Thank you. I only wish I had found this site before I joined 1 and 1. But, hey it's not a total loss. I will resolve this as well. I am so glad you don't charge to use this forum, but with everything you offer, I'm surprised. (I guess I'm just a cynic sometimes).


----------



## biophase (Aug 12, 2007)

I use 1&1 for my store and also for about 20 other websites. I haven't had any problems with them at all. I also have accounts with Godaddy. I found that I'm used to the 1&1 control panel compared to Godaddy.


----------



## monkeylantern (Oct 16, 2005)

I think the general feeling is:

US 1&1 = Terrible

UK 1&1 = Great


----------



## joeshaul (Mar 1, 2008)

I like 1&1 from a power user prospective. It gives me the control I need, and is decently priced for that control. I used to be an application developer, and have done development under Windows and Linux, but many people starting a business don't have the type of experience I've had. I can even compile some applications and extensions if I need to. If however, you do not need the control, there are probably better fish in the pond.


----------



## CUSTOM UK (Jun 28, 2008)

If you google web host reviews, you will find that 1&1 seems to have a very poor reputation, across several independent review sites. I found this out myself when I used them.
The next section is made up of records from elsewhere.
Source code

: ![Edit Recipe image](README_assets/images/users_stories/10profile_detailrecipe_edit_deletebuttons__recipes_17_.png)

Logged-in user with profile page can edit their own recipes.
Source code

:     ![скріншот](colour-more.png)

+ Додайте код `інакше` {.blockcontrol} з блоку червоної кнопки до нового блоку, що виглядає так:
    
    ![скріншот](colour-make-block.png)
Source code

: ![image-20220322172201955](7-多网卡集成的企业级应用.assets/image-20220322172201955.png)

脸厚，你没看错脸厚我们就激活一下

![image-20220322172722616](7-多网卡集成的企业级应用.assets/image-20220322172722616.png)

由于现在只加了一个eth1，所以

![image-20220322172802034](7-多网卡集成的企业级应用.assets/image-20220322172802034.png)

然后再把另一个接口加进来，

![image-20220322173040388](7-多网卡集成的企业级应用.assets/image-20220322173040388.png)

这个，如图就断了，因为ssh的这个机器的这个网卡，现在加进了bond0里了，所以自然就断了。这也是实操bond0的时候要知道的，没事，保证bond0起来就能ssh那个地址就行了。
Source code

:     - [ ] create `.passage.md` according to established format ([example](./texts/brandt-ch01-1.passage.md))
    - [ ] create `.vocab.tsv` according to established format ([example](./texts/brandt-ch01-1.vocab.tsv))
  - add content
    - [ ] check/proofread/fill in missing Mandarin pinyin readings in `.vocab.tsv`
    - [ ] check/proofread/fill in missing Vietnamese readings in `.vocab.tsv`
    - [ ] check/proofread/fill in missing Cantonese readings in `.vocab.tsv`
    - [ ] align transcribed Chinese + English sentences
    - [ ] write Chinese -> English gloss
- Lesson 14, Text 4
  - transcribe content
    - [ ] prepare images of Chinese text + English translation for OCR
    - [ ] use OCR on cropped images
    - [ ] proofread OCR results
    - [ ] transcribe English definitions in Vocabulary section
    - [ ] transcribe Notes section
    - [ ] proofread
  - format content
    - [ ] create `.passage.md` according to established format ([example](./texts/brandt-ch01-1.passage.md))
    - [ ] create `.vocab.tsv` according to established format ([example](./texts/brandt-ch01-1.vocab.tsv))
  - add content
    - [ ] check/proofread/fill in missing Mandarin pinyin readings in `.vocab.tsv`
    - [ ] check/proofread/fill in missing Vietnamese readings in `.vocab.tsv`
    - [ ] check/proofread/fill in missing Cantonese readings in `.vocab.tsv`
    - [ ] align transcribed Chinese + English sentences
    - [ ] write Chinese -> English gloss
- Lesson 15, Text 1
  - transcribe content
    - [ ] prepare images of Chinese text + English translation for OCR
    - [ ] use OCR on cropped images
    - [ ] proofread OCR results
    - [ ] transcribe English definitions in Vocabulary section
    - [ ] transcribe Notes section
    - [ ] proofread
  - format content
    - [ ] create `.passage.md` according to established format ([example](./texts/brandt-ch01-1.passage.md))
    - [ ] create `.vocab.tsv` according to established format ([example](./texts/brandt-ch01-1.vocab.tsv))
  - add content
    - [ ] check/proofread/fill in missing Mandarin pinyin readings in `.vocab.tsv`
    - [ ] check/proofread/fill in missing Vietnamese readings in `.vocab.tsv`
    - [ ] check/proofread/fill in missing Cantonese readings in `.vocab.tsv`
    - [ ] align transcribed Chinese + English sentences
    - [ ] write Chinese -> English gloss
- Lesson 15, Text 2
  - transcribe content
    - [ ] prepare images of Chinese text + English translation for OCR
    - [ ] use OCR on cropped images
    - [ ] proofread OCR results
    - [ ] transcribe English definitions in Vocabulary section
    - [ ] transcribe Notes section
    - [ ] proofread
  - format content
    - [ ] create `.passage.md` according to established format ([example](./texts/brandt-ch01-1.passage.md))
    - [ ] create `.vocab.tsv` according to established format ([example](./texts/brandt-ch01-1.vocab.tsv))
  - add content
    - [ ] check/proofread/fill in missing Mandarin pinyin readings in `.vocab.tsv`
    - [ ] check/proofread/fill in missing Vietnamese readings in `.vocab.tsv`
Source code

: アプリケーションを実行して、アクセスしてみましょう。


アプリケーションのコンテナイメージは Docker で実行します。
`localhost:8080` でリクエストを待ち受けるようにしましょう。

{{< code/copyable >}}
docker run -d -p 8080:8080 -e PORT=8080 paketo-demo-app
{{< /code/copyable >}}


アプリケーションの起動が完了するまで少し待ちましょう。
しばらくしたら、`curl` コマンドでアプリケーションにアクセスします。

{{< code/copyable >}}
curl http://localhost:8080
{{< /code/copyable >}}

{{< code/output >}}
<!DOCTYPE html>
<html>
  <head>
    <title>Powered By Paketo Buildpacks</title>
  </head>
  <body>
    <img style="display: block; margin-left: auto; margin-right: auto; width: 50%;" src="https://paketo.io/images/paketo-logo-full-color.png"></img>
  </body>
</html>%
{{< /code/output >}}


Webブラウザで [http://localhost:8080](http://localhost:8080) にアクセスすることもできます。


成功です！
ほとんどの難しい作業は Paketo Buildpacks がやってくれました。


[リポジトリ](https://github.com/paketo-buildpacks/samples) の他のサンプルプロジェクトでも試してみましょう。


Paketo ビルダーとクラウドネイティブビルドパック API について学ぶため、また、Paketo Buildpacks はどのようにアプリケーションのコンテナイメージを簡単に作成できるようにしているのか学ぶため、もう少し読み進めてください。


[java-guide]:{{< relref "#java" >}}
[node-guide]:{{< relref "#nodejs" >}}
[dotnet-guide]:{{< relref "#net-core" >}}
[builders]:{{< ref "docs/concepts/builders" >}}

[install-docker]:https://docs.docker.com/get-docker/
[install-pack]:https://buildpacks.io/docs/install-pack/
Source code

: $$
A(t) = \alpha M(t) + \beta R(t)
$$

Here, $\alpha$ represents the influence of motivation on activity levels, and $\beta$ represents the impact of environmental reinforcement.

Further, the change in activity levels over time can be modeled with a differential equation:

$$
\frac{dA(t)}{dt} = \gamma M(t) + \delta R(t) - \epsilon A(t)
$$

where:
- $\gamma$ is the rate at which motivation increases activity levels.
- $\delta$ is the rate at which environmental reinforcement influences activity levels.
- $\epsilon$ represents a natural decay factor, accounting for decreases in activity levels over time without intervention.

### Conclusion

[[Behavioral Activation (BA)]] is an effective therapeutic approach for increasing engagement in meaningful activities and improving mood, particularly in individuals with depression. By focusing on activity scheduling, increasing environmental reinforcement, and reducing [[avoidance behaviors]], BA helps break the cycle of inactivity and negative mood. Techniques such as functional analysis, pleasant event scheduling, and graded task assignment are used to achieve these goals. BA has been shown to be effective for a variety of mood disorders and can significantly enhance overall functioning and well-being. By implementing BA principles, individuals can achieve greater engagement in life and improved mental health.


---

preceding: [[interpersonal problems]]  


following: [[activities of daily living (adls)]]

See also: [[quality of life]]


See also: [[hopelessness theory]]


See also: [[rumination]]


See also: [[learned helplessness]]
The web host reviews also give details of which host companies perform the best, based on customer experiences and registered downtime. 

Spending time checking out these reviews can save you a lot of potential problems, if you are thinking of changing your web host provider.

Hope this helps.


----------



## tfish (Jul 5, 2006)

I have used 1&1 and their tech support is horrible. They are not the smartest and I have difficulty understanding them (as they seem to not speek good english). As for as their reliability, they seem average. 

Personally I think tech support is important when choosing a host, especially when your site is down and you are loosing sales.

If you want a good host which also has excellent tech support try hostmysite

They don't even have an IVR so they pick up on the first ring 24/7. I have never had any problems with them and they seem to go above and beyond to solve any problems.


----------



## Parkwood (Jan 14, 2008)

This is not the first time I have seen this about 1&1. Buyer beware:
Patterico’s Pontifications 1&1 Internet Has Allowed My Domain to Be Hijacked


----------



## lindsayanng (Oct 3, 2008)

I have a VERY VERY good host as well whom i am super happy with and they have 24 PHONE customer support which is NOT outsourced to india, its right here in the US. You an PM me if you want more info.. i have link


----------



## rainbrunn5 (Oct 20, 2008)

i did not like 1&1. it was my first host when i started in the web. that's was around 5 years ago, so maybe they are better now.
1&1 offers some very interesting hosted shop solutions. they are actually epages 5 shops and have some nice features for the price you can get them for. worth to look at.


----------



## MentinkiZM (Apr 16, 2008)

Honestly, I think it all depends on the website your running. I have 1&1 and have had it for about a year now. I was running 2 sites that used "Drupal" which is an open source script that has a shopping cart and a user system that I like to use.. 1&1 doesn't support a lot of sites with big database back ends. I have had my drupal sites down for months at a time and there was "nothing" they could do. I have sense moved most of my sites to siteground.com because they specialise in scripts like drupal, oscommerce, and other free open source solutions. They even have all the scripts on there server and you can install them with one click. I still use 1&1 for basic web hosting just because I dont feel like moving my domains, but when they expire I will renew them with siteground.

-MzM


----------